Seriously, editors: As the print industry continues to die off, you lazy bastards might want to think about getting back to everyone who submits something, no matter how completely unusable our ideas are! Not only is it good business practice, by Godfrey, it’s common courtesy! Do you think Bennett Cerf got to where he was by just ignoring every pitch that was emailed to him while focusing instead on those joke books that we all enjoyed as children? In a word, no. But thank God he wrote those joke books, right? And where did he find the time? Between crafting such masterpieces as the riddle about the big red rock eater, and his appearances on “What’s My Line?”, I don’t know how he had time for anything else at all. Yet he did. Yet he did.
You folks should know better than to get me started on Bennett Cerf! Ha! Where were we?
Ah yes: I’ve nominated Hamburger Helper as this week’s What’s Bueno at the 99¢ Only Store item, and here’s why:
Because they sell the exact same thing in the grocery store for anywhere from about $1.25 to about two bucks! Only a fool buys Hamburger Helper!
…Eh, for full price in a grocery store, that is!
It’s like Betty Crocker’s just given up and is saying, “Who are we kidding? Since that handsome devil Ted Parsnips single-handedly made it cool to shop in dollar stores, everyone’s forsaken traditional supermarkets, and we’re losing our shirts here. No one’s buying our Helpers anymore! Screw it! Cut a deal with the 99¢ Only Store and we’ll sell this stuff there now too.
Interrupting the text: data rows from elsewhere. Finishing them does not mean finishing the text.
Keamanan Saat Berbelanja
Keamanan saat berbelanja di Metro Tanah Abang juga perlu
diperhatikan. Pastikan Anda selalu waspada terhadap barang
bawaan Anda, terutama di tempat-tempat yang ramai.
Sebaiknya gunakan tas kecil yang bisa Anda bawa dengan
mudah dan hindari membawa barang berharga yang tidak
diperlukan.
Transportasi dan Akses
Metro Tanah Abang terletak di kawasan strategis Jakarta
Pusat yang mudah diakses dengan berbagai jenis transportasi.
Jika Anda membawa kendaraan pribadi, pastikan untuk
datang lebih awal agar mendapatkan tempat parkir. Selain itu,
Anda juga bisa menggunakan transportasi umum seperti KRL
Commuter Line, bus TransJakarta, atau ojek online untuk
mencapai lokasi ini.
What choice have we got?”
It’s like she said just that!
Anyway, if all of that didn’t convince you that Hamburger Helper deserves its honor as What’s Bueno at the 99¢ Only Store item this week, well, then I don’t know what to tell you. But take a gander at this, brother:
Yes! A Twin Pack! That’s twice the Hamburger Helper you’d get at your Piggly Wiggly, your Food Lion, your Grand Union – for like less ’an half the price! That’s right: Less ’an half the price!
A regular box of Hamburger Helper at the 99¢ Only Store is “bueno” enough, right? So how did we luck out with these enormous, industrial-size, institutional-quantity, need-a-pallet-jack-to-move-’em, double-size boxes of Helper available for 99¢ only?
Well, I have no idea. But I do have a theory:
Perhaps the phrasing at the package’s lower right corner front panel, “2 Meals, 1 Box,” subliminally reminded shoppers of a particularly infamous viral video and thus entire shipments of these Twin Packs were shunned – left to gather dust in your Publixes, your Kashes & Karries, your CalaFoodses. Now, that’s just a theory. But it’s one worth considering.
Oh, wonderful. Now I won’t be able to eat it, either. And I bought like twelve boxes!